One of the characters has HIV. Is there something you were hoping to show about people living with HIV?
I just wanted to show that living with HIV – and all the drugs you have to take and all the side-effects and symptoms – is hard, and hard as hell if you’re poor like the bartender in my book. There’s a lot of hope on the horizon – great – but it doesn’t mean anything if you can’t afford health insurance.
Class conflict is rampant throughout the book. Is there something about class conflict in the gay community that needs to be recognized?
Sex is a great leveler of class divisions– certainly for the boys in the Brownstone. No matter how much they might want to be attracted to a guy with a big bank account, other assets matter more when they’ve had a drink or two.
What aspects of gay life are you most critical of?
Selfishness and narcissism are everywhere – there are too many guys who wouldn’t miss a circuit party in South Beach or a weekend in Palm Springs if a Tsunami hit San Francisco. And I wonder if all the hooking-up that goes on online isn’t hurting our sense of community.

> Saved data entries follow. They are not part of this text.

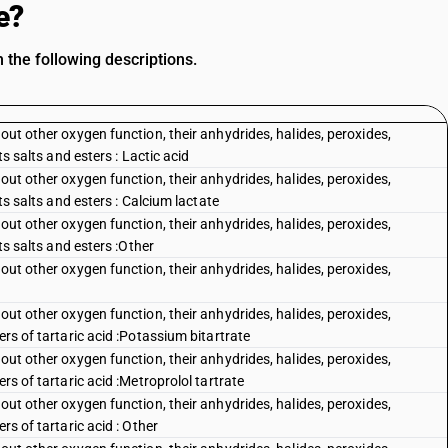
e?
 the following descriptions.
out other oxygen function, their anhydrides, halides, peroxides,
ts salts and esters : Lactic acid
out other oxygen function, their anhydrides, halides, peroxides,
its salts and esters : Calcium lactate
out other oxygen function, their anhydrides, halides, peroxides,
its salts and esters :Other
out other oxygen function, their anhydrides, halides, peroxides,
out other oxygen function, their anhydrides, halides, peroxides,
ers of tartaric acid :Potassium bitartrate
out other oxygen function, their anhydrides, halides, peroxides,
rs of tartaric acid :Metroprolol tartrate
out other oxygen function, their anhydrides, halides, peroxides,
rs of tartaric acid : Other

That’s what I like about the Brownstone, and bars in general – at Happy Hour, right after work, it’s like Sunday morning in the church basement: everybody feels connected.
Are there any writers you admire in particular?
I guess the living writer I admire the most is Pedro Almodovar – I mean, he writes all of his movies. I thought he’d reached his peak with Talk to Her but boy, Bad Education is one brilliant movie. What I like most about him is the storytelling – the plots. Almodovar plots better than anyone since Dickens. I suppose my other favorite gay writers are Tennessee Williams and Joe Orton. Fiction? I liked Alan Hollinghurst’s The Line of Beauty and I still re-read John Cheever. Oddly enough, lots of straight people write fiction too. Jhumpa Lahiri is incredibly good and Philip Roth is as funny as ever. Still, I do think the great artists of the last century are filmmakers: Almodovar, Bunuel, Visconti, Renoir, Scorsese, Altman. I like to think that The Boys in the Brownstone is sort-of an Altman movie.